[Opening MATERIAL PROVIDED section]
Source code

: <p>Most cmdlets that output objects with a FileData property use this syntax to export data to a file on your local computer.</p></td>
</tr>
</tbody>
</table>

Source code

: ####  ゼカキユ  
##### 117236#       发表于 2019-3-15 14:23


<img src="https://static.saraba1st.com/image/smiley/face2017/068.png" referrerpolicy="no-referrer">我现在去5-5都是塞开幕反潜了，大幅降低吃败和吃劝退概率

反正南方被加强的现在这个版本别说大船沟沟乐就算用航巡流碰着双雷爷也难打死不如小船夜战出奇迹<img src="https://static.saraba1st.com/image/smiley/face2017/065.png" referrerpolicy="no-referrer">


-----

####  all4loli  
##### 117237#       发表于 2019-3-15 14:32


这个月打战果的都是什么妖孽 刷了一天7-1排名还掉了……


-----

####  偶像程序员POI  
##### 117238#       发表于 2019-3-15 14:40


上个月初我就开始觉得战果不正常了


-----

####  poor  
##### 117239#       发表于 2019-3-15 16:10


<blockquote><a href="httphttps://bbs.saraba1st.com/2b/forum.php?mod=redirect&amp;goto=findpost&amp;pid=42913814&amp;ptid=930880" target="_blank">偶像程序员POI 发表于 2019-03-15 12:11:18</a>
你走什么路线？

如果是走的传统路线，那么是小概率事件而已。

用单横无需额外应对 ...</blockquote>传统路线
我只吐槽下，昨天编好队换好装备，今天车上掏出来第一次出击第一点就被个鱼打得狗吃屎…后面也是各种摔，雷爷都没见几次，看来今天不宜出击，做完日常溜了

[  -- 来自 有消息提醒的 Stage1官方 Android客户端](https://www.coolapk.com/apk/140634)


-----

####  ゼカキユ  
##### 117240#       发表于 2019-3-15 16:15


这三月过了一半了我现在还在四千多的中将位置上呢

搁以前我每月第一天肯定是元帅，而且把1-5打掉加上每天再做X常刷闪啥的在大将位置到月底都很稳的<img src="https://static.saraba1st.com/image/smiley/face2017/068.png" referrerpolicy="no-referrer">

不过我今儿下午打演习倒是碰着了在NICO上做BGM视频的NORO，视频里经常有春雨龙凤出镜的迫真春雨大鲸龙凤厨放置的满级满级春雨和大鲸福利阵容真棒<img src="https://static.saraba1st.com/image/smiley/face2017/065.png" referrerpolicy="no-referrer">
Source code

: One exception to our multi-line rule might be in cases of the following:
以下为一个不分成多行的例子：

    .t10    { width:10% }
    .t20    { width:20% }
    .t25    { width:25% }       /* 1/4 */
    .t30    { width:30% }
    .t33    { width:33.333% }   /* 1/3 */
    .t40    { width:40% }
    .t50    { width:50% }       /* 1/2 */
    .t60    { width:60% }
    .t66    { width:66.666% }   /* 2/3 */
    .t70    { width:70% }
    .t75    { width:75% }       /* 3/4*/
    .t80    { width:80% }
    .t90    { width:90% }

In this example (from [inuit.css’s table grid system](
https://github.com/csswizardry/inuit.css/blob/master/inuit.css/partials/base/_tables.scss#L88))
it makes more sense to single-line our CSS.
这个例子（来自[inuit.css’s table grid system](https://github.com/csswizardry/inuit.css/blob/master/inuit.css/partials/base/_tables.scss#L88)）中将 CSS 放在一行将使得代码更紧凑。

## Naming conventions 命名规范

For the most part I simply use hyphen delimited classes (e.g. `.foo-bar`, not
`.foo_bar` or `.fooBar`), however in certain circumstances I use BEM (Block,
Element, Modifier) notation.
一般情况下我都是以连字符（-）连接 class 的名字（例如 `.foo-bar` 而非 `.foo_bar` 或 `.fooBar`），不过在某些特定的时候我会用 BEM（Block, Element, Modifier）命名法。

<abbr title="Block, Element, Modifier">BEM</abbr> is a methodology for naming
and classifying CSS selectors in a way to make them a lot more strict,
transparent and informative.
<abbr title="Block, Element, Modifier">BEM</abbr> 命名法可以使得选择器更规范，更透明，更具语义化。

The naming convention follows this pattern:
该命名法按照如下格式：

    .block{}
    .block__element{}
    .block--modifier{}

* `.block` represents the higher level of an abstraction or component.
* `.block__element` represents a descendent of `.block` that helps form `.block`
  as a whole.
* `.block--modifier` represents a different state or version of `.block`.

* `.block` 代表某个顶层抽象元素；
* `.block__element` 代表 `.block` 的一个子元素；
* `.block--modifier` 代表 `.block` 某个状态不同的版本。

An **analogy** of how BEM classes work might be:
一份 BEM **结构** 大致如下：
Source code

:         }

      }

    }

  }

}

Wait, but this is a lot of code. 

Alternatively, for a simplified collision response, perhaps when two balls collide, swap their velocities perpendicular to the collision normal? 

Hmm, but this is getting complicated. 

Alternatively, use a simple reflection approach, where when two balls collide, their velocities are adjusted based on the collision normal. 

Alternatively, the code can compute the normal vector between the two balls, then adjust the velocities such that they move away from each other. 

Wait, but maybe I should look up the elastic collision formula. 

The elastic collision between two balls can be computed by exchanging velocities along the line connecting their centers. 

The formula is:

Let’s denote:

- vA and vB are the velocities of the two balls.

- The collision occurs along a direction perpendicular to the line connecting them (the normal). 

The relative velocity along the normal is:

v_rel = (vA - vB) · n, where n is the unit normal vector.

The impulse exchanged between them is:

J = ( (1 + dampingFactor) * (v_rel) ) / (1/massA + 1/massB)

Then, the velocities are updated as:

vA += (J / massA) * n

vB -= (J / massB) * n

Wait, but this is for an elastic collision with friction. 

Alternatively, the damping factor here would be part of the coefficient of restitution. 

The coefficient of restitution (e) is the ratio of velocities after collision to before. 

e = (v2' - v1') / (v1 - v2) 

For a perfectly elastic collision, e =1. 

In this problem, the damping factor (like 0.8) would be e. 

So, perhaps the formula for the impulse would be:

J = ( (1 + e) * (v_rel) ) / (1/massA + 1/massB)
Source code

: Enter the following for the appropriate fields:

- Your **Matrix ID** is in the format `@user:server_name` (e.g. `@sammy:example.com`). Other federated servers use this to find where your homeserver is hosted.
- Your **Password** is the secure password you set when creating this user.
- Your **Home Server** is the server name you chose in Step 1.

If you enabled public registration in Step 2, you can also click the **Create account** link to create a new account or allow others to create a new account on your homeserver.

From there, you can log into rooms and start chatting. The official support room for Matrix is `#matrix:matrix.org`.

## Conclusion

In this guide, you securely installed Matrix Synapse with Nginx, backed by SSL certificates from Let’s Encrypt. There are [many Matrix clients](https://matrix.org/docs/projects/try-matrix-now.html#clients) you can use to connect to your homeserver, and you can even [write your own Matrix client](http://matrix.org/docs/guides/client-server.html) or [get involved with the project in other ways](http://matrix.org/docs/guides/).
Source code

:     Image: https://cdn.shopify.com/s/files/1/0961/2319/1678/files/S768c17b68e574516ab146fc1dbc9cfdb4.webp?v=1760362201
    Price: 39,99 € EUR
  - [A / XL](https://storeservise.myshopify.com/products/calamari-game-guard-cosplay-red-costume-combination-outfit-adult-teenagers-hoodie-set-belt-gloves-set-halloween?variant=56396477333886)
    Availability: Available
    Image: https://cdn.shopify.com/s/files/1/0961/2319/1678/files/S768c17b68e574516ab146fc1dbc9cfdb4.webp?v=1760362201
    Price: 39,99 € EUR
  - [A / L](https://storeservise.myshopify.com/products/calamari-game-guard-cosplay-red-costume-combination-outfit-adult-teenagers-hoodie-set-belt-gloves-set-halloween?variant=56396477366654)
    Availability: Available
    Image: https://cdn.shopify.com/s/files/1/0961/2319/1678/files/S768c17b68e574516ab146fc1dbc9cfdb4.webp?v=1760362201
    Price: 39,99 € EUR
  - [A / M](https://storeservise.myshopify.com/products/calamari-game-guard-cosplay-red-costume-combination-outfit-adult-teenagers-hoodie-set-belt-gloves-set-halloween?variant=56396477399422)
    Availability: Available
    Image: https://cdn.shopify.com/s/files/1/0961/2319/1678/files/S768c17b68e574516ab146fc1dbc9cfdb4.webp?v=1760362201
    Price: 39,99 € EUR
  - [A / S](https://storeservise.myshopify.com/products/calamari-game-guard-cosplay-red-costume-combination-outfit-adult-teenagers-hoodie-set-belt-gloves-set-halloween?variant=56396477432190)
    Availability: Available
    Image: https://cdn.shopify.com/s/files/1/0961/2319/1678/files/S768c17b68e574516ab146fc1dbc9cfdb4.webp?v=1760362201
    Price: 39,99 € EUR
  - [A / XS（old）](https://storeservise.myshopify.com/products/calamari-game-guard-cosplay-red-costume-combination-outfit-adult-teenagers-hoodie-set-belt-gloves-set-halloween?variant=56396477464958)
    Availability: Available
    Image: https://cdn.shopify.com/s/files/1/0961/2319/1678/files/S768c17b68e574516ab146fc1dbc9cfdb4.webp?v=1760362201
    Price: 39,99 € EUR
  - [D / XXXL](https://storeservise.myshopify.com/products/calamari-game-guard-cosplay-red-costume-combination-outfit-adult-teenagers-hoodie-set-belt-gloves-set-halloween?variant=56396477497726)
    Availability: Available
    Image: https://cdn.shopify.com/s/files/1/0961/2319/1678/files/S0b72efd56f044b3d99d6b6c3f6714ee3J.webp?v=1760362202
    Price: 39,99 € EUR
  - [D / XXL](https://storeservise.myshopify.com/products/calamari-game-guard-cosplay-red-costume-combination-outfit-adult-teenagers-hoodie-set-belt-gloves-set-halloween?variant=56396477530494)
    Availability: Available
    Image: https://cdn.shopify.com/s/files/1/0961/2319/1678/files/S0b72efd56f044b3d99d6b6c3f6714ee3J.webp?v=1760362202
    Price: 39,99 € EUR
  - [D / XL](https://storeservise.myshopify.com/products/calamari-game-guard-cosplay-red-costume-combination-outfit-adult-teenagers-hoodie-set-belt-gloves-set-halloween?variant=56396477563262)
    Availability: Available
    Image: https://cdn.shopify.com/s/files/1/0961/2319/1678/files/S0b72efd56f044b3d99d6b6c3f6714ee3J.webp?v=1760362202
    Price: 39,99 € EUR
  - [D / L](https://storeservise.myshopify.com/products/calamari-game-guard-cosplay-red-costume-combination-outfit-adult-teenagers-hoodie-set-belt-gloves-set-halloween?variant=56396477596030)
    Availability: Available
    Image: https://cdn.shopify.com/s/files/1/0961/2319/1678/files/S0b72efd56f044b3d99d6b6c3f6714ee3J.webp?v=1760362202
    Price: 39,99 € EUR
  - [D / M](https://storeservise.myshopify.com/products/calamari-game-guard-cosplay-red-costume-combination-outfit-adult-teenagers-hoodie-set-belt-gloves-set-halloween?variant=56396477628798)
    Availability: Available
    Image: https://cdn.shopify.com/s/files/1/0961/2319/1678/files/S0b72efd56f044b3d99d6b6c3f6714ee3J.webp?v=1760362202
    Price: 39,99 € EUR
[Closing MATERIAL PROVIDED section]
**PROBLEM**
Write down, word for word, the lines above from the one containing "上个月初我就开始觉得战果不正常了" through the one containing "如果是走的传统路线，那么是小概率事件而已。", both ends included.

**ANSWER BOX**
上个月初我就开始觉得战果不正常了


-----

####  poor  
##### 117239#       发表于 2019-3-15 16:10


<blockquote><a href="httphttps://bbs.saraba1st.com/2b/forum.php?mod=redirect&amp;goto=findpost&amp;pid=42913814&amp;ptid=930880" target="_blank">偶像程序员POI 发表于 2019-03-15 12:11:18</a>
你走什么路线？

如果是走的传统路线，那么是小概率事件而已。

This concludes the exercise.